◆ Task requirements:
1) In the blog comments, what game does Battlepanda compare the political conversation to?
2) Say whether each statement agrees with the blog comments, and quote the deciding words: (a) The anonymous commenter says the indignation came from nowhere. (b) Charles Johnson says his point is peculiar to modern day left-libertarianism. (c) Charles Johnson names the IWW as one of the movements that would be ruled out.
3) Continue the blog comments from where they stop.

◆ Text shown:
Segment Open

December 24, 2005 8:56 PM  
Anonymous Anonymous said...

Man, I just read your previous "vulgar liberalism" post, and this post makes a lot more sense.

your indignation didn't come from nowhere. Some people had it coming!

December 27, 2005 8:06 PM  
Blogger Charles Johnson (Rad Geek) said...

Battlepanda: Rightwing libertarian are the ones who have made an effort to integrate with the policy making mechanisms.

So how's that been working out for them, lately?

Battlepanda: For most liberals, left libertarians are simply not part of the conversation because they're not accepting the basic ground terms that politics imply government. It's almost as if we're playing a game of stickball and you show up with a hula hoop.

It's not clear to me that libertarian policy-wonkery is a strategy well justified by its success. If "the conversation" about politics simply precludes those who aren't pouring their time into getting an inside man at the skunk works, then perhaps the terms of the conversation need to change.

(N.B.: this is not a point peculiar to modern day left-libertarianism. Identifying politics exclusively with electioneering, lobbying, and wonkery related to those two activities, would also rule out any reasonable discussion of the radical feminist movement, the grassroots gay rights movement, the IWW, the Garrisonian abolitionist movement, and a lot of other really significant historical developments in politics.)

Segment Closed

Data excerpts
Segment Open

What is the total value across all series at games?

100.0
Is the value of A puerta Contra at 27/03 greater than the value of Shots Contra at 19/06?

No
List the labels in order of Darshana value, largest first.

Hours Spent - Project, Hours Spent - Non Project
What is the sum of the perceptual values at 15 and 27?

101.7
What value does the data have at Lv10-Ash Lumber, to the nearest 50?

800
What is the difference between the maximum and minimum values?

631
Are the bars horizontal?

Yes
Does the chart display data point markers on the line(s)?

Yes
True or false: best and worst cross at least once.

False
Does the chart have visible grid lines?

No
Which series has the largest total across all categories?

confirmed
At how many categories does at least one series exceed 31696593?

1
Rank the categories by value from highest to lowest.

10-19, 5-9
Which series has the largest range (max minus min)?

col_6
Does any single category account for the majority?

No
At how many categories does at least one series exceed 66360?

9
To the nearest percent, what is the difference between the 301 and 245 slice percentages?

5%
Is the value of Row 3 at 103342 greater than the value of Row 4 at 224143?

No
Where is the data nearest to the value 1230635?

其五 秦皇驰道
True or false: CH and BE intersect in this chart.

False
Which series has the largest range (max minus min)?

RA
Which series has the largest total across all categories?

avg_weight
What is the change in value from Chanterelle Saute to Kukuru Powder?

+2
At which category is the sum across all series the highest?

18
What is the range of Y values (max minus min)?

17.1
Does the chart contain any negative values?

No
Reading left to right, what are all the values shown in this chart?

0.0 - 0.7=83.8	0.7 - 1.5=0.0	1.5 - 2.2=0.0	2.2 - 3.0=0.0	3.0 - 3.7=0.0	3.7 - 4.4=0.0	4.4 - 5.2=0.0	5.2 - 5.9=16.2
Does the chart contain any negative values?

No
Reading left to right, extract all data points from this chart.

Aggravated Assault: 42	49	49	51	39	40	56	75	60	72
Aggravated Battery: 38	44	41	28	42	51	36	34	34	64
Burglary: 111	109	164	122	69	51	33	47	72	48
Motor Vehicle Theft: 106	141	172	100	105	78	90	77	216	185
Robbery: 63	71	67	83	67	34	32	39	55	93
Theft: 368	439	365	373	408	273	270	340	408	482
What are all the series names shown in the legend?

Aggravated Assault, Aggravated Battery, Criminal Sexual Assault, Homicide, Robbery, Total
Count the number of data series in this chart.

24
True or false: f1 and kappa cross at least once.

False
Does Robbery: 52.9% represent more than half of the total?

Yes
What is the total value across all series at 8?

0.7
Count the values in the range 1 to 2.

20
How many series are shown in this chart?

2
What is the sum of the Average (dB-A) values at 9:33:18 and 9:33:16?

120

Segment Closed

◆ Responses per task:
1) A game of stickball, where someone shows up with a hula hoop.

2)
(a) No: "your indignation didn't come from nowhere."
(b) No: "this is not a point peculiar to modern day left-libertarianism."
(c) Yes: "would also rule out any reasonable discussion of the radical feminist movement, the grassroots gay rights movement, the IWW"

3)
December 27, 2005 9:33 PM  
Blogger Kevin Carson said...


Here is Brad's original quote:

"....the fundamental characteristic of markets is not movement of currency, but voluntary, mutually agreeable cooperation and exchange."

As I read it, he seemed to be saying "....the fundamental characteristic of markets is not [only] movement of currency [as such], but [also any other form of] voluntary, mutually agreeable cooperation and exchange."

I still believe your comment on it indicates you read it in an entirely different manner:

"The above is a contradiction. Movement of currency is voluntary, mutually agreeable cooperation. It is called accurate language that is free from falsehood. The moment falsehood (fiat language) is introduced is the moment that current language is no longer agreeable, cooperative, or accurate. Movement of currency is also accurate exchange using a form of language called accurate money when the exchange is not simple barter. Barter is also the movement of currency.

"So the profound and very true observations are neither profound nor true."

Since I can't read Brad's mind, I leave it to anyone interested to read all the above quotes and decide whose interpretation is closer to the import of the original quote.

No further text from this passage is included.